The bone moon above Kōdaiji: A Quartet, by Ryu Ando

                                                              i.

Who sees the black sakura in the courtyard,

          the fruit that weeps on the branch, a tender flesh

staining the tips of your fingers – red as your lips?

          Who sees the fractal twists of suffering in

glints of light on the flagstones? Or your

          arthritic hands held up to the sky? Or the glass god

casting silvery petals all over the dry rock?

          Who marks the hours lost raking these stones

                    while the karyōbinga

                    cries out in the dark?

                                                                 ii.

Who sees your serene face covered in growth,

          old roots grasping at phantoms in a river of gravel,

a heat-whispered tree gone cold in the night?

          Or feels the ice in your veins, your carcass

buried upright in limestone? Who sees your

          limbs ground into fine powders – dispersing until

the world ends – then begins – yet again?

          Who holds in its gaze the haunted winds on

the hilltop, the low clouds suspended like a

          thousand white birds at the edge of the night,

                    where they never rise

                    above this darkened line?

                                                                 iii.

Who knows that you once lived a year without

          the burden of dreams? Or that you covered the world

in petulant darkness until rising again?
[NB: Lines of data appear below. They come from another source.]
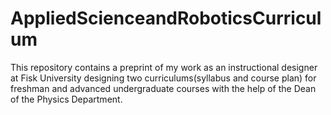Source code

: # AppliedScienceandRoboticsCurriculum
This repository contains a preprint of my work as an instructional designer at Fisk University designing two curriculums(syllabus and course plan) for freshman and advanced undergraduate courses with the help of the Dean of the Physics Department.
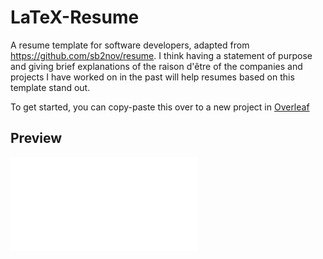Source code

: # LaTeX-Resume
A resume template for software developers, adapted from https://github.com/sb2nov/resume. 
I think having a statement of purpose and giving brief explanations of the raison d'être of the companies and projects 
I have worked on in the past will help resumes based on this template stand out. 

To get started, you can copy-paste this over to a new project in [Overleaf](https://www.overleaf.com/) 

## Preview
![Resume](/resume.pdf)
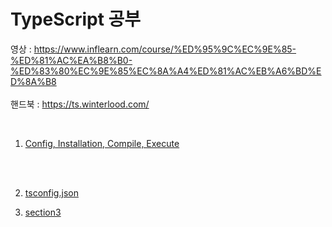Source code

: # TypeScript 공부

영상 : 
https://www.inflearn.com/course/%ED%95%9C%EC%9E%85-%ED%81%AC%EA%B8%B0-%ED%83%80%EC%9E%85%EC%8A%A4%ED%81%AC%EB%A6%BD%ED%8A%B8
<br><br>핸드북 : 
https://ts.winterlood.com/

<br>

1. [Config, Installation, Compile, Execute](section1.md)

<br><br>

2. [tsconfig.json](section2.md)

3. [section3](section3.md)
That you

          held ice in your hands to know what love feels like?

Who else can show you to yourself – standing on

          the threshold – thrust between the real and the unreal,

lighting your dark passage through this ancient house,

          bright silences patched on the floor, panels sliding open

                    into empty rooms and

                    riddles newly found?

                                                               iv.

Who else knows of its own death – its own

          oblivion up there – among the hanging stars

and in catuskoti memoirs etched in ice?

          Who else but the bone moon, rising,

its clipped nail tearing into the sky – imperfect

          circle, damaged sphere – will tell you that

time, that thin dark wire shifting the shadows

          across your pillow, that rippling wave of

dry rivers unresolved, that reaper of light itself

          riding on the cusp of all things, upon the crest

                    of all our dreams,

                    still moves like a scythe?